3 – O que pode ser feito para assegurar que os investimentos e a inovação contribuem efetivamente para o desenvolvimento dos países mais pobres?

Combater a corrupção, apoiar e fomentar a participação ativa dos cidadãos nas decisões políticas, aplicar medidas que promovam a inclusão social e espacial. Utilizar a tecnologia de forma responsável para disseminar a inovação e conhecimento por forma a criar mecanismos formais de desenvolvimento e informação (por exemplo, utilizar a tecnologia para criar plataformas de informação a migrantes sobre oportunidades de emprego a nível global).

4 – Tem havido algumas críticas por parte da sociedade civil pela forma como está a ser promovida na prática a participação do setor privado no desenvolvimento. Qual a sua perspetiva sobre esta questão?

Há que distinguir quem no setor privado tem uma atitude e políticas de investimento socialmente responsáveis de quem não as tem. A sociedade civil deve desempenhar o seu papel de contrapoder e de “fiscalizador de boas práticas” não só em relação o sector público como ao privado.

Hoje não é possível pensar o desenvolvimento sustentado sem o envolvimento de todos os atores, incluindo o sector privado. O ODS 17 aponta possibilidades infinitas para parcerias que fomentem mais impacto e melhores resultados. A sociedade civil pode e deve ser parte ativa na construção de parcerias inovadoras também com o setor privado. Muitas empresas investem em ciência, tecnologia e investigação para o desenvolvimento.
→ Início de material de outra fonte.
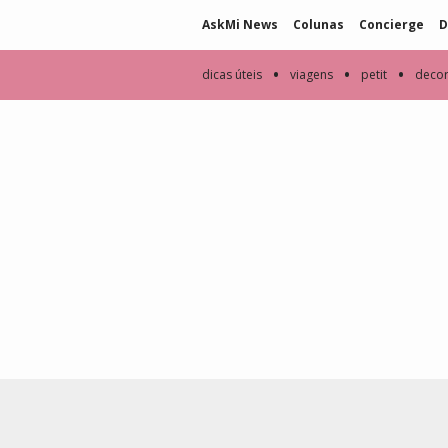
AskMi News
Colunas
Concierge
D
•
•
•
dicas úteis
viagens
petit
deco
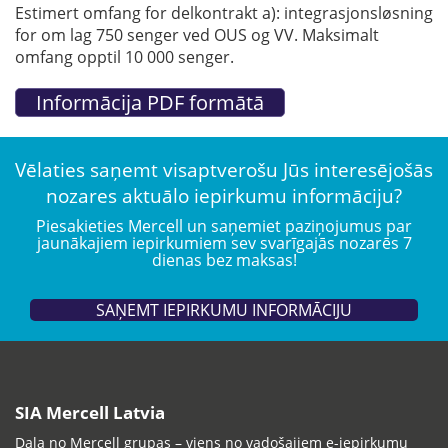
Estimert omfang for delkontrakt a): integrasjonsløsning
for om lag 750 senger ved OUS og VV. Maksimalt
omfang opptil 10 000 senger.
Vēlaties saņemt visaptverošu Jūs interesējošās
nozares aktuālo iepirkumu informāciju?
Piesakieties Mercell un saņemiet paziņojumus par
jaunākajiem iepirkumiem sev svarīgajās nozarēs 7
dienas bez maksas!
SAŅEMT IEPIRKUMU INFORMĀCIJU
SIA Mercell Latvia
Daļa no Mercell grupas – viens no vadošajiem e-iepirkumu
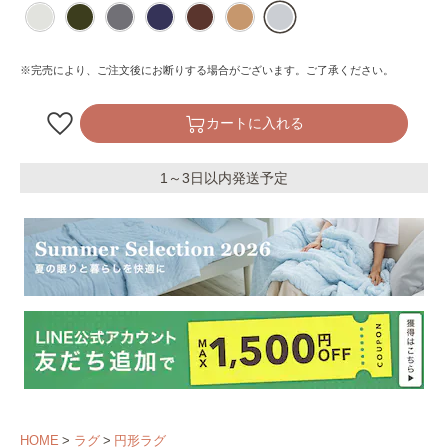
※完売により、ご注文後にお断りする場合がございます。ご了承ください。
カートに入れる
1～3日以内発送予定
HOME
ラグ
円形ラグ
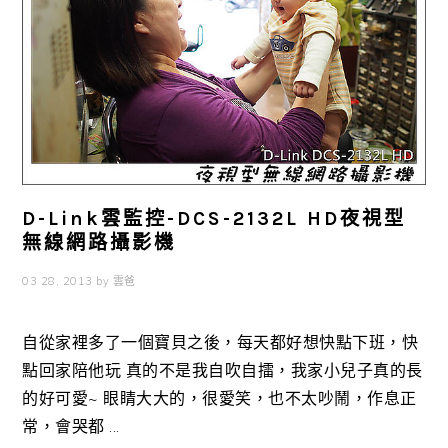
D-Link雲監控-DCS-2132L HD夜視型
無線網路攝影機
03 28, 2013
by
雲爸
自從家裡多了一個寶貝之後，每天都好想快點下班，快
點回家陪他玩 真的不是我自吹自擂，我家小兒子真的長
的好可愛~ 眼睛大大的，很愛笑，也不太吵鬧，作息正
常，會哭都 ...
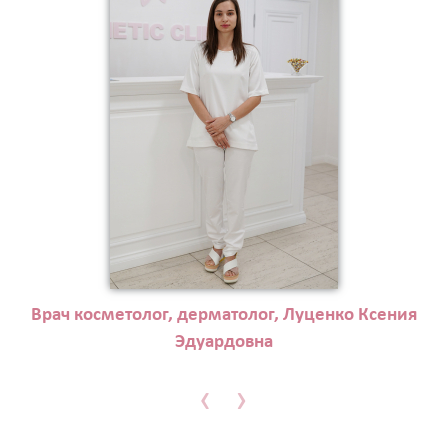
Врач косметолог, дерматолог, Луценко Ксения
Эдуардовна
‹
›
Essa nova tecnologia, essa inovação, deve também ser usada nos projetos de cooperação para o desenvolvimento (nova tecnologia aplicada às redes mosqueteiro ou a utilização de drones na distribuição de medicamentos em zonas remotas ou de difícil acesso devido a situações de conflito – como já acontece).

5 – Qual o trabalho desenvolvido pela OCDE no âmbito do comércio, finanças e desenvolvimento – pode referir exemplos concretos de ações, debates, lições aprendidas nestas áreas que considere relevantes?

Há dois estudos importantes nesta área: o relatório da ajuda ao comércio e o relatório sobre o blending.

A OCDE está ainda a desenvolver uma nova publicação que estuda as interligações entre as diferentes políticas públicas na área do investimento, fiscalidade, estatísticas e comércio e a ajuda pública ao desenvolvimento. Este será apresentado até ao fim do ano e será bastante interessante.

Uma outra área de estudo tem sido a do financiamento ao clima e a do financiamento aos países que transitam e graduam.